In Esler’s clinic, the switch to more remote assessments has also helped alleviate the clinic’s long waitlist: They are evaluating young children within six to nine months, rather than a year or longer. She also received a grant in December to create and send families kits with puzzles, toys, books and games to help clinicians assess young children’s cognitive skills and autism traits, and to lend out tablets to help families without that technology participate in video calls.
Making the virtual appointments accessible for all families felt particularly urgent to Esler after George Floyd was killed just a few miles from her lab in Minneapolis.
“It feels really great when you know the family has everything they need,” Esler says. “We really doubled down on our diversity, equity and inclusion efforts this year, and so we really wanted to make sure that every family had a good opportunity for us to see what we needed to see, and that things like toys and resources weren’t getting in the way.”
In the short-term, as people start to feel safer coming into labs and clinics but restrictions such as masks and distancing remain, researchers will need to balance what’s possible with what’s most effective, Gengoux says.
In the United States, most insurance companies are covering telehealth visits only as an emergency measure during the pandemic. They could rescind that option once conditions improve, a prospect some clinicians say they are unhappy about.
“I really hope that insurance companies continue to reimburse telehealth,” Keener says. “The option to do telehealth evaluations for families is huge.”
And many state licensing laws don’t allow appointments when the provider and patient are located in different states, a potential barrier for researchers conducting and studying telehealth assessments in the future.
“This pandemic has made everybody question whether that really makes a lot of sense,” Gengoux says.

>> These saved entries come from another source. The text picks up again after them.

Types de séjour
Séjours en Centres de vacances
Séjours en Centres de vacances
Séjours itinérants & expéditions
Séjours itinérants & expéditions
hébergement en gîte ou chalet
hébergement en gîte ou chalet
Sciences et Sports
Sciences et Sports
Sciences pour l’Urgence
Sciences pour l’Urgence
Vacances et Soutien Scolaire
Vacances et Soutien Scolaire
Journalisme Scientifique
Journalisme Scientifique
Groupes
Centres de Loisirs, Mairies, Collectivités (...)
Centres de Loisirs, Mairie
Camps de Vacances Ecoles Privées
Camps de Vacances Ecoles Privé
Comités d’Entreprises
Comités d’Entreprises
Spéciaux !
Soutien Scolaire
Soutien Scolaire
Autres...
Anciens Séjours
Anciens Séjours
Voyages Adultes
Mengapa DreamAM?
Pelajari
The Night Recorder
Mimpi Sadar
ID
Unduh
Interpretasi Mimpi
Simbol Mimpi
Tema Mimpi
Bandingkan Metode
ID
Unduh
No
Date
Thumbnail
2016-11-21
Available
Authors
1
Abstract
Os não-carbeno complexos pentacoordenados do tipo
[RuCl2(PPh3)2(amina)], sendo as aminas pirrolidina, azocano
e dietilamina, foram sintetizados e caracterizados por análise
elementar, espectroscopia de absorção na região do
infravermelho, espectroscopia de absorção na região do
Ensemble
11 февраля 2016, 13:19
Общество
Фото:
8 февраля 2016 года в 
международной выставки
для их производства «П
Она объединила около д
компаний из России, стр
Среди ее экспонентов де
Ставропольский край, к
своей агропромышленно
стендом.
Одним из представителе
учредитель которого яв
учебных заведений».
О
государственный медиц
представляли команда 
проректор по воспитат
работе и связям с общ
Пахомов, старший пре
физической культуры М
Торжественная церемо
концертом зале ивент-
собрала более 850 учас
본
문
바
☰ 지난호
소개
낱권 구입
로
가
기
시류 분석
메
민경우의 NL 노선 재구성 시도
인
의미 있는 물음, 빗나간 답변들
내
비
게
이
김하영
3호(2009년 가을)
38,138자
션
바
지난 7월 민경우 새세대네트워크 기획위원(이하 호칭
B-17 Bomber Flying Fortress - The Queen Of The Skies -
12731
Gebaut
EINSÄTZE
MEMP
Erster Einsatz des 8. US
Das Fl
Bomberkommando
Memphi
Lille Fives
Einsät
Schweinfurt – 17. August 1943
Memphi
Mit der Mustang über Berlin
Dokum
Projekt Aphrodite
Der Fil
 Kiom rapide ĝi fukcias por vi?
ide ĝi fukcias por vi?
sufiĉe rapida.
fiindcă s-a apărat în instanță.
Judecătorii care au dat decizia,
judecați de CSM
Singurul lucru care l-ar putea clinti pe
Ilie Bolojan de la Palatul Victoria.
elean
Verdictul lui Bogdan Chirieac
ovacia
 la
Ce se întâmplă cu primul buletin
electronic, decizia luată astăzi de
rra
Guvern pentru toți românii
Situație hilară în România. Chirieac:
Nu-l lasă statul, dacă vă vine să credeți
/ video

Improving remote assessments could help build the case for insurance coverage. Researchers need continued funding to provide families with resources like Esler’s at-home kits and for studies that collect and analyze data on the validity of remote assessments, they say. And they’re also working to understand if there are certain characteristics that make some people better suited for remote assessments than others.
That information could also highlight what virtual elements deserve to be maintained, even when in-person assessments can fully resume.
“Many of us found out, ‘No it’s okay, we can do this, and it’s still good patient care,’” Kanne says. “It changed the way we thought about how to do assessments.”